Men leering after girls was totally normal. The boundary between adults and children was blurred to say the least. Of course, nowadays that’s become normalised in the hyper-sexualisation of girls at ever-younger ages, so it’s still there but in different form.

ArseInTheCoOpWindow · 22/04/2025 11:24

crackofdoom · 22/04/2025 11:14

I think you've blanked out the existence of Stock, Aitken and Waterman. Understandable- it's a pretty traumatic memory.

😂😂😂ugh yeah!

ExpressCheckout · 22/04/2025 11:30

Livpool · 22/04/2025 11:14

I tho l about how much older people looked - my lovely Nan looked about 60 from her 40s until she was 93! I see photos of my grandparents’ generation and they all looked middle aged from around 30. I am 45 in a couple of months and look younger than they did at 30! I think a lot of it is clothes and hairstyles

Agree, I think styling has a lot to do with it. Look at Bruce Forsyth in the 70s, he looked younger 30 years later when he did Strictly!

Oh, and Bullseye - it's on late night TV at the moment - the 20-something competitors look to be in their 30s or even 40s.

Hard lives, bad hair. But you could win a hostess trolley.

ArseInTheCoOpWindow · 22/04/2025 11:38

The most awful thing to come out of the 80’s was the mullet.

And now it’s back complete with ‘tache.

Like Brookside.

henlake7 · 22/04/2025 15:29

One of the things I think about is food (TBF Im usually thinking about food!LOL).
When I was a kid the most exotic freezer food you could get was Findus Crispy Pancakes and a Viennetta! Other then that is was just burgers, sausages and your choice of ice cream (vanilla, strawberry, choc or neopolitan....block or tub!).

I think that stands for alot of things. We have so much choice these days...and most of it is unnecessary!

lazycats · 22/04/2025 15:32

I remember the 80s and lol at the idea there wasn’t also a hell of a lot of self entitlement and narcissism back then!

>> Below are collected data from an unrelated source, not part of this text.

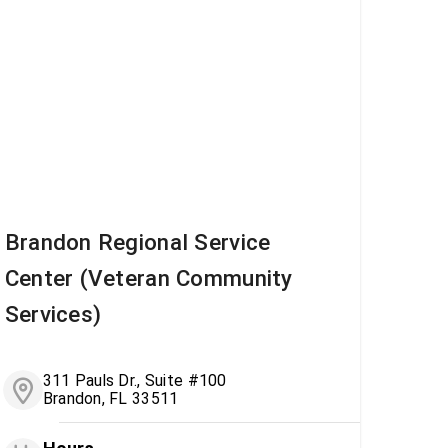
Brandon Regional Service
Center (Veteran Community
Services)
311 Pauls Dr., Suite #100
Brandon, FL 33511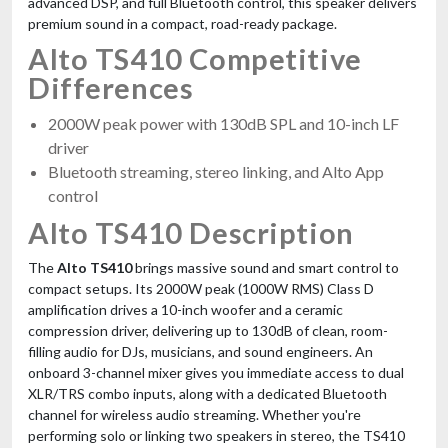
advanced DSP, and full Bluetooth control, this speaker delivers
premium sound in a compact, road-ready package.
Alto TS410 Competitive
Differences
2000W peak power with 130dB SPL and 10-inch LF
driver
Bluetooth streaming, stereo linking, and Alto App
control
Alto TS410 Description
The
Alto TS410
brings massive sound and smart control to
compact setups. Its 2000W peak (1000W RMS) Class D
amplification drives a 10-inch woofer and a ceramic
compression driver, delivering up to 130dB of clean, room-
filling audio for DJs, musicians, and sound engineers. An
onboard 3-channel mixer gives you immediate access to dual
XLR/TRS combo inputs, along with a dedicated Bluetooth
channel for wireless audio streaming. Whether you're
performing solo or linking two speakers in stereo, the TS410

Livpool · 22/04/2025 15:39

ExpressCheckout · 22/04/2025 11:30

Agree, I think styling has a lot to do with it. Look at Bruce Forsyth in the 70s, he looked younger 30 years later when he did Strictly!

Oh, and Bullseye - it's on late night TV at the moment - the 20-something competitors look to be in their 30s or even 40s.

Hard lives, bad hair. But you could win a hostess trolley.

To be fair I would love a hostess trolley. My parents had one and love messing about with it. It was gold and, as I thought, rather fancy!

It was definitely mostly the styling - my Nan had short, curly hair a la Sophia from the Golden Girls. But they had more manual work - we have loads of gadgets and items to save time.

ohyesido · 22/04/2025 15:42

It literally wasn’t a different planet. Just evolving attitudes, mindsets.